On May 30, 2013, WRI amended certain documents pertaining to a series of transactions that were originally entered into in October 2008 in order to enable WRI to take advantage of Indian Coal Production Tax Credits (ICTC) which it had not been able to fully utilize. The ICTC is provided under Section 45(e) of the Internal Revenue Code to producers of coal on Indian lands from facilities placed in service by January 1, 2009, if such coal is sold to unrelated parties. In January, 2013 the ICTC was extended one year to December 31, 2013. WRI's Absaloka Mine operates under a coal mineral lease with the Crow Tribe of Indians in Montana. To more fully realize the value of ICTC, Absaloka Coal, LLC, a variable interest entity consolidated by WRI, sold a 99% membership interest to a large East Coast financial institution (Investor). The Investor's share of Absaloka Coal, LLC's operations is reflected as Net income (loss) attributable to noncontrolling interest. The purpose of the amendments was to modify the contract mining fee mark up and the contingency adjustment and to change the per ton amount that Absaloka Coal, LLC pays Westmoreland Coal Sales Company (a subsidiary of Westmoreland Coal Company), all effective January 1, 2012. The amendments also extended the term of the transactions with the Investor to December 31, 2013 from the original expiration date of October 15, 2013.

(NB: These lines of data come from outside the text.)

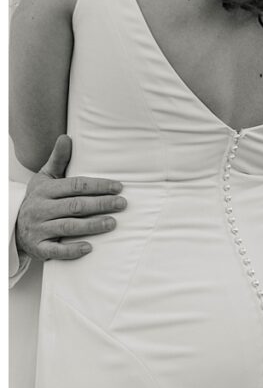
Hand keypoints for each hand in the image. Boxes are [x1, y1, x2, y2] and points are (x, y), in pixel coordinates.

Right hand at [15, 135, 125, 260]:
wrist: (14, 226)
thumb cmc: (39, 199)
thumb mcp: (45, 178)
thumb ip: (59, 160)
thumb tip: (66, 137)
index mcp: (45, 191)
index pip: (75, 186)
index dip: (98, 186)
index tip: (118, 187)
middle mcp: (41, 209)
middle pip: (75, 206)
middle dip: (101, 204)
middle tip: (122, 204)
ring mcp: (39, 229)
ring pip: (68, 227)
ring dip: (92, 225)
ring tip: (112, 223)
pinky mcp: (39, 248)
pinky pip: (56, 251)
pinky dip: (72, 250)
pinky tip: (89, 248)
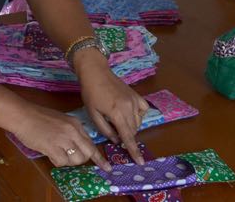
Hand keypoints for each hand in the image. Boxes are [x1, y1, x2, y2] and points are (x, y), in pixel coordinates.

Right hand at [9, 103, 111, 170]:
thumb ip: (72, 132)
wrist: (22, 115)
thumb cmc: (38, 117)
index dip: (99, 158)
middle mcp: (72, 132)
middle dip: (81, 160)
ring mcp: (63, 140)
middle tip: (70, 157)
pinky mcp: (52, 147)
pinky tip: (49, 152)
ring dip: (67, 161)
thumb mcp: (61, 120)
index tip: (106, 167)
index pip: (91, 144)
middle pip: (87, 154)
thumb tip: (77, 147)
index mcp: (76, 124)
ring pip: (75, 160)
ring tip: (56, 152)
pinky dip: (56, 161)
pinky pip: (61, 162)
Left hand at [74, 49, 150, 164]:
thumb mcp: (93, 114)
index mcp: (117, 113)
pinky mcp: (136, 95)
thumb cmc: (90, 93)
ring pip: (138, 122)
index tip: (140, 162)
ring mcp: (135, 100)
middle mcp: (129, 107)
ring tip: (117, 121)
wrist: (96, 72)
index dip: (134, 150)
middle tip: (114, 132)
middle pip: (133, 130)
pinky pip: (143, 110)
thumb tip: (116, 140)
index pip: (128, 136)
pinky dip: (138, 116)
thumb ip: (105, 129)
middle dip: (126, 136)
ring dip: (130, 127)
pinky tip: (129, 114)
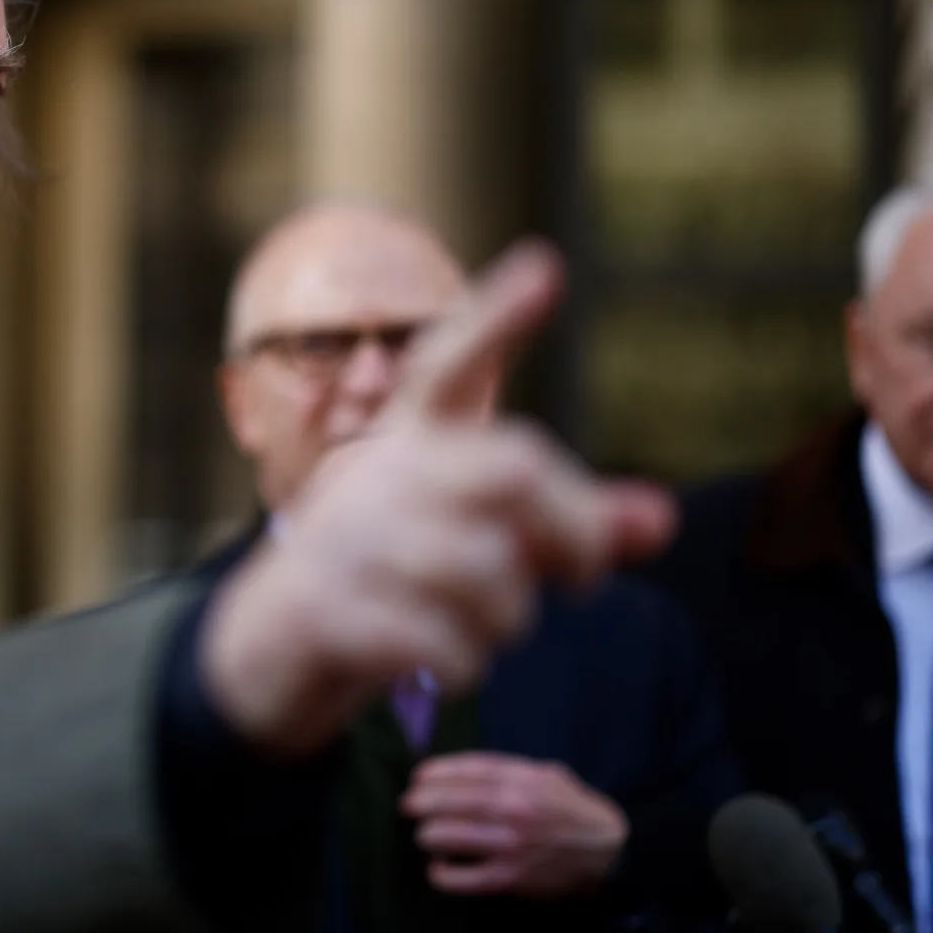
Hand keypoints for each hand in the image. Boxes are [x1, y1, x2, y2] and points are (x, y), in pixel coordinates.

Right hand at [199, 241, 674, 755]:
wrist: (270, 649)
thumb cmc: (394, 581)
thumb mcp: (479, 544)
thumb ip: (569, 527)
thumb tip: (662, 519)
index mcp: (407, 441)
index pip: (450, 364)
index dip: (496, 319)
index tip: (545, 268)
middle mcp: (375, 474)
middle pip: (514, 469)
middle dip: (574, 530)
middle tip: (584, 576)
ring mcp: (344, 540)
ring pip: (490, 573)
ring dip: (507, 619)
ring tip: (478, 627)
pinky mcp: (327, 610)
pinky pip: (443, 642)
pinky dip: (463, 663)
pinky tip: (442, 661)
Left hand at [403, 752, 628, 897]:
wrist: (608, 851)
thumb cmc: (571, 808)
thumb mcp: (545, 773)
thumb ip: (506, 769)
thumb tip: (458, 771)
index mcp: (520, 779)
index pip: (463, 771)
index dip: (433, 773)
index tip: (417, 777)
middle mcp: (511, 809)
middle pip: (444, 802)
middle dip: (419, 803)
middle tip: (409, 806)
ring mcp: (508, 845)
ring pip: (443, 837)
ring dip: (427, 835)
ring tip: (427, 835)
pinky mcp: (509, 878)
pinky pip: (461, 878)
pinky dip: (442, 874)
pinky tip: (438, 868)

In October, 2013 the Investor informed the Company they do not expect to extend the ICTC monetization transaction, which will expire on December 31, 2013. Since 2009, the Company has experienced a yearly average of $3.0 million of income and $6.2 million of cash receipts from the ICTC. The Company is currently evaluating alternative options regarding the future monetization of its ICTC, in the event that the IRS extends the ICTC beyond December 31, 2013.
    
The Company received business interruption insurance proceeds for the nine months ended September 30, 2013 due to an explosion and subsequent fire at a customer’s facility. The Company recognizes income as business interruption losses are incurred and reimbursement is virtually assured. The Company reports this income in Other operating income and has recognized $5.0 million and $16.3 million of income for the three and nine months ended September 30, 2013, respectively; and $3.3 million and $11.9 million of income for the three and nine months ended September 30, 2012, respectively. The Company received $6.0 million and $13.4 million of cash proceeds for the three and nine months ended September 30, 2013, respectively.

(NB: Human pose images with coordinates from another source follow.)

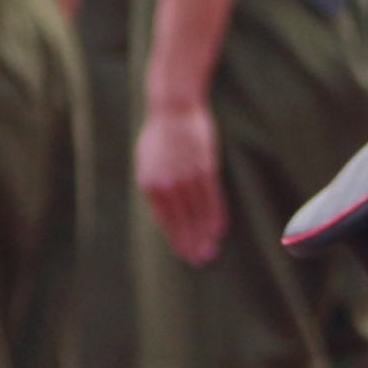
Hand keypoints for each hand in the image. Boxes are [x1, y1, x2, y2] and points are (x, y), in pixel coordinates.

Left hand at [137, 100, 226, 267]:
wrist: (174, 107)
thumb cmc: (160, 134)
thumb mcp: (147, 162)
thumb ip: (155, 186)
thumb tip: (163, 209)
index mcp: (150, 184)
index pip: (165, 220)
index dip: (177, 239)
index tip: (185, 253)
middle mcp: (167, 184)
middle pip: (182, 221)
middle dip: (191, 242)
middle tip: (200, 260)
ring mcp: (187, 176)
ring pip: (198, 213)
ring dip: (205, 234)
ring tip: (211, 250)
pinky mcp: (205, 168)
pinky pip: (212, 198)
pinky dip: (216, 215)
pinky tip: (219, 230)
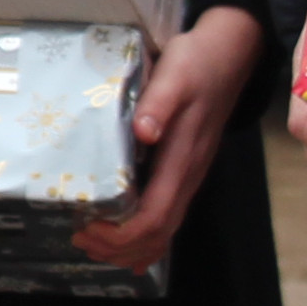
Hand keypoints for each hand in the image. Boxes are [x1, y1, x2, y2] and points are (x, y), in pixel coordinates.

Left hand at [78, 8, 264, 270]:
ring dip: (129, 246)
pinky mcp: (183, 172)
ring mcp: (188, 177)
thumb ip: (158, 104)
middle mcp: (188, 176)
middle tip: (79, 239)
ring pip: (164, 230)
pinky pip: (167, 216)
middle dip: (118, 247)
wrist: (227, 57)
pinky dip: (145, 238)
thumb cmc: (196, 64)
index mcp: (182, 159)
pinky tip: (126, 248)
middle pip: (158, 233)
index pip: (155, 216)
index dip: (122, 233)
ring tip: (92, 245)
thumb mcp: (175, 75)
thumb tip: (144, 132)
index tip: (88, 228)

The consolidated financial statements of the Company have been prepared in accordance with United States generally accepted accounting principles and require use of management’s estimates. The financial information contained in this Form 10-Q is unaudited, but reflects all adjustments, which are, in the opinion of management, necessary for a fair presentation of the financial information for the periods shown. Such adjustments are of a normal recurring nature. The results of operations for the nine months ended September 30, 2013 are not necessarily indicative of results to be expected for the year ending December 31, 2013.

Income Taxes

The difference between the statutory income tax rate and the effective income tax rate is due to a change in the valuation allowance.